Das Geschehenlassen ist vielen unerträglich geworden, weil der Abschied dann kein Abschied mehr ist, sondern das kalte Freischalten eines Menschenlebens in die Endlosschleife der Apparatemedizin. Für das Leben Erwartende, Hoffende kann sie ein Segen sein, für Moribunde und ihre Angehörigen kündigt sich darin nur allzu oft die Vorhölle an. In dieser Schicksalszone manövrieren seit jeher Ärzte und Juristen zwischen Patienten, Betreuern und Verwandten; ihre Aufgaben sind nur schwieriger geworden, seit die Technik es vermag, mit dem letzten Funken Leben einen bedrohlich langen Weg in den Tod auszuleuchten. Der Bundesgerichtshof, das ist die zentrale Botschaft des gestrigen Urteils, möchte den Beteiligten in dieser Situation helfen, möchte Halt und Orientierung geben auf unsicherem Grund – was er nicht möchte ist, aktive Sterbehilfe zu erleichtern, sie zu fördern oder ihr irgendwelche Rechte einzuräumen. Es geht bei dem Urteil nur um Respekt vor Höchstpersönlichem.

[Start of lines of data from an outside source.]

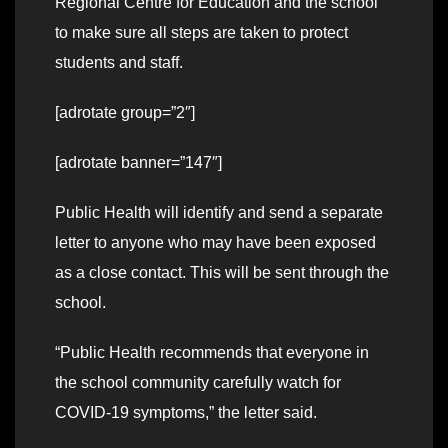
Regional Centre for Education and the school
to make sure all steps are taken to protect
students and staff.
[adrotate group=”2″]
[adrotate banner=”147″]
Public Health will identify and send a separate
letter to anyone who may have been exposed
as a close contact. This will be sent through the
school.
“Public Health recommends that everyone in
the school community carefully watch for
COVID-19 symptoms,” the letter said.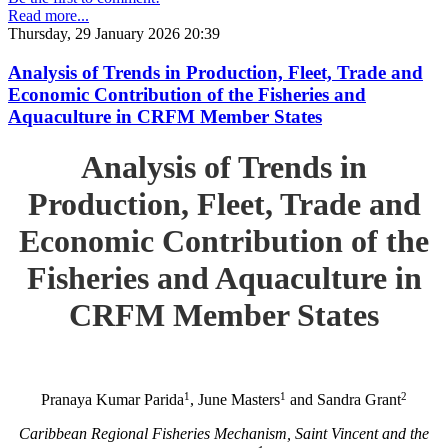
Read more...
Thursday, 29 January 2026 20:39
Analysis of Trends in Production, Fleet, Trade and
Economic Contribution of the Fisheries and
Aquaculture in CRFM Member States
Analysis of Trends in
Production, Fleet, Trade and
Economic Contribution of the
Fisheries and Aquaculture in
CRFM Member States
1
1
2
Pranaya Kumar Parida
, June Masters
and Sandra Grant
Caribbean Regional Fisheries Mechanism, Saint Vincent and the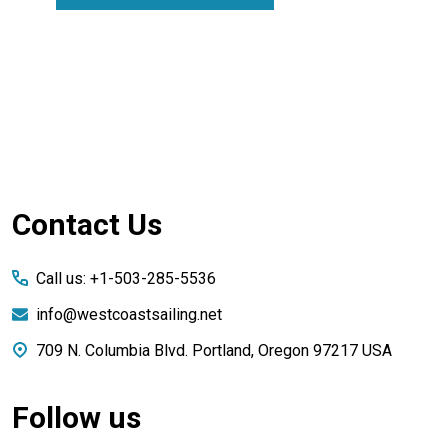
Footer
Contact Us
Start
Call us: +1-503-285-5536
info@westcoastsailing.net
709 N. Columbia Blvd. Portland, Oregon 97217 USA
Follow us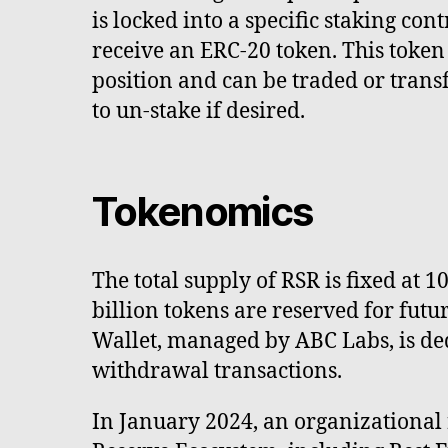
is locked into a specific staking cont
receive an ERC-20 token. This token
position and can be traded or trans
to un-stake if desired.
Tokenomics
The total supply of RSR is fixed at 1
billion tokens are reserved for fut
Wallet, managed by ABC Labs, is de
withdrawal transactions.
In January 2024, an organizational 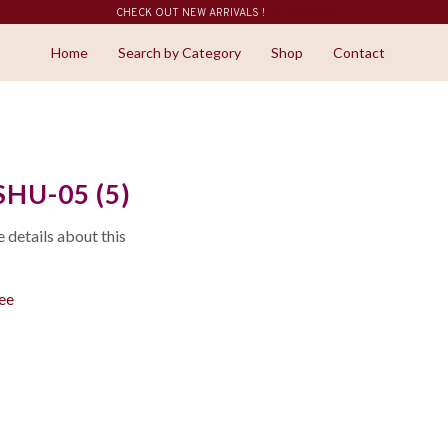
CHECK OUT NEW ARRIVALS !
SHOP NOW
Home
Search by Category
Shop
Contact
HU-05 (5)
details about this
ree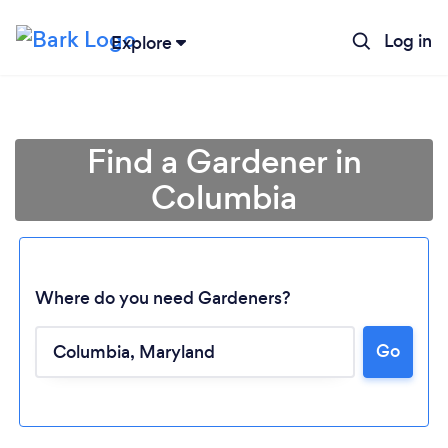
Log in
Explore
Find a Gardener in
Columbia
Where do you need Gardeners?
Go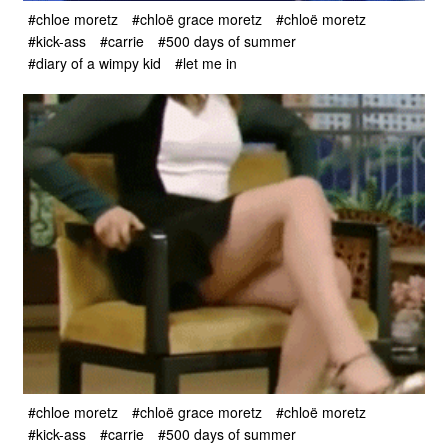
#chloe moretz
#chloë grace moretz
#chloë moretz
#kick-ass
#carrie
#500 days of summer
#diary of a wimpy kid
#let me in
#chloe moretz
#chloë grace moretz
#chloë moretz
#kick-ass
#carrie
#500 days of summer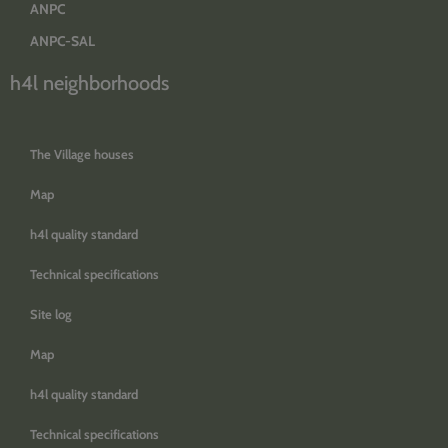
ANPC
ANPC-SAL
h4l neighborhoods
The Village houses
Map
h4l quality standard
Technical specifications
Site log
Map
h4l quality standard
Technical specifications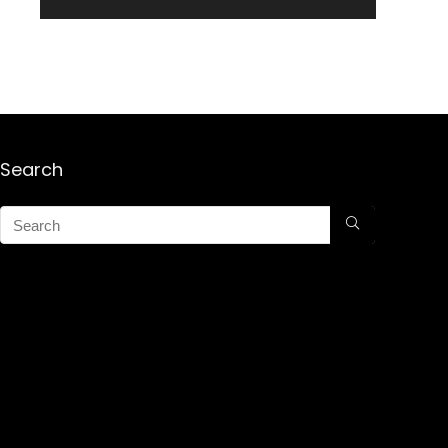
Search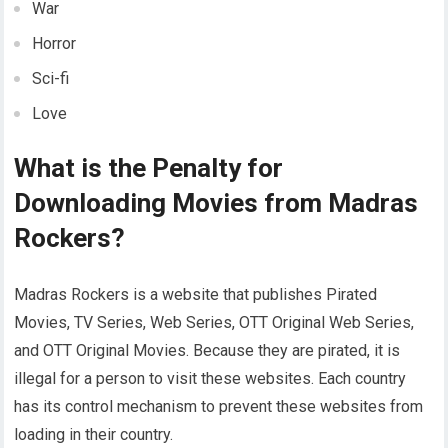
War
Horror
Sci-fi
Love
What is the Penalty for
Downloading Movies from Madras
Rockers?
Madras Rockers is a website that publishes Pirated
Movies, TV Series, Web Series, OTT Original Web Series,
and OTT Original Movies. Because they are pirated, it is
illegal for a person to visit these websites. Each country
has its control mechanism to prevent these websites from
loading in their country.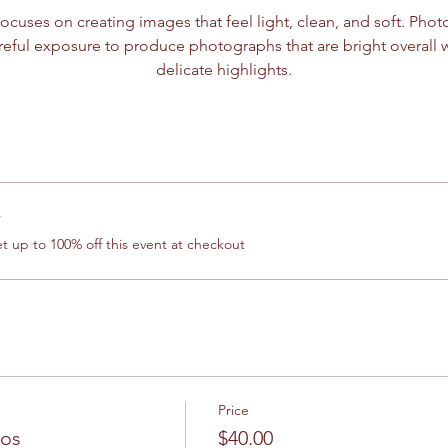
ocuses on creating images that feel light, clean, and soft. Photo
eful exposure to produce photographs that are bright overall 
delicate highlights.
r
 up to 100% off this event at checkout
Price
los
$40.00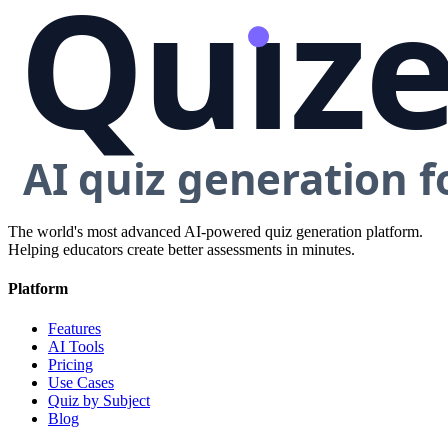
The world's most advanced AI-powered quiz generation platform.
Helping educators create better assessments in minutes.
Platform
Features
AI Tools
Pricing
Use Cases
Quiz by Subject
Blog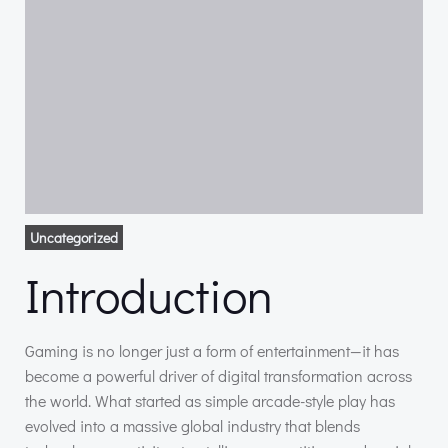
Uncategorized
Introduction
Gaming is no longer just a form of entertainment—it has
become a powerful driver of digital transformation across
the world. What started as simple arcade-style play has
evolved into a massive global industry that blends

Hard cases make bad law, lautet ein britisches Juristensprichwort, harte Fälle schaffen schlechtes Recht. Mancher mag daran Anstoß nehmen, dass die Richter in Karlsruhe die Trennlinie zwischen aktivem Tun und Unterlassen aufgeweicht haben. Doch hat der Härtefall auch gezeigt, dass die fein gewirkten dogmatischen Grenzen der Konfrontation mit dem Schicksal nicht standhalten. Es wäre deshalb ebenfalls fragwürdig, sie gewissermaßen künstlich am Leben zu erhalten, nur um den Preis des Symbols, dass jede Form tätlichen Tötens verboten sein soll.

Tatsächlich ist es keine Frage, dass der Medizinrechtler Wolfgang Putz mit seinem Rat, den Schlauch zu kappen, einen Tötungsvorschlag unterbreitet hatte, dem die Tochter folgte. Aber es war eine – versuchte – Tötung, kein strafbarer Totschlag, und es gab nur einen Patienten ohne Hoffnung und kein Opfer. Und es gab, wichtiger noch als alles, den erklärten Wunsch, eine aussichtslose medizinische Behandlung abzubrechen. Ob dies ein Schnitt ist oder das Umlegen eines Hebels am Beatmungsgerät, ist an diesem allerletzten Ende zweitrangig.

Das geschehene Unrecht reduziert sich darauf, dass es für Patientin wie Anwalt zumutbar gewesen wäre, eine gerichtliche Klärung abzuwarten. Aber das reicht eben nicht, um jemanden wegen eines Tötungsdelikts zu verurteilen. Die Grenze zur Tötung auf Verlangen bleibt gewahrt und die Beihilfe zum Suizid straflos wie eh und je. Statt sich weiter in überkomplexer Theorie zu verirren, haben die Richter am Freitag eine pragmatische Wertung getroffen, die sie im Gesetz verankern können. Nicht mehr und nicht weniger war ihre Aufgabe. Kein Gesetz und keine ethische oder religiöse Maxime ist stärker als der Wille des Patienten. Dies hatte der Bundestag beschlossen, und das Urteil hat es klargestellt. Es ist wahr, das Leben hat dadurch etwas von seiner heiligen Unverfügbarkeit eingebüßt, und jener mündlich oder schriftlich niedergelegte Wille ist manchmal weniger stark und überzeugend, als er daherkommt. Aber er ist alles, was wir haben.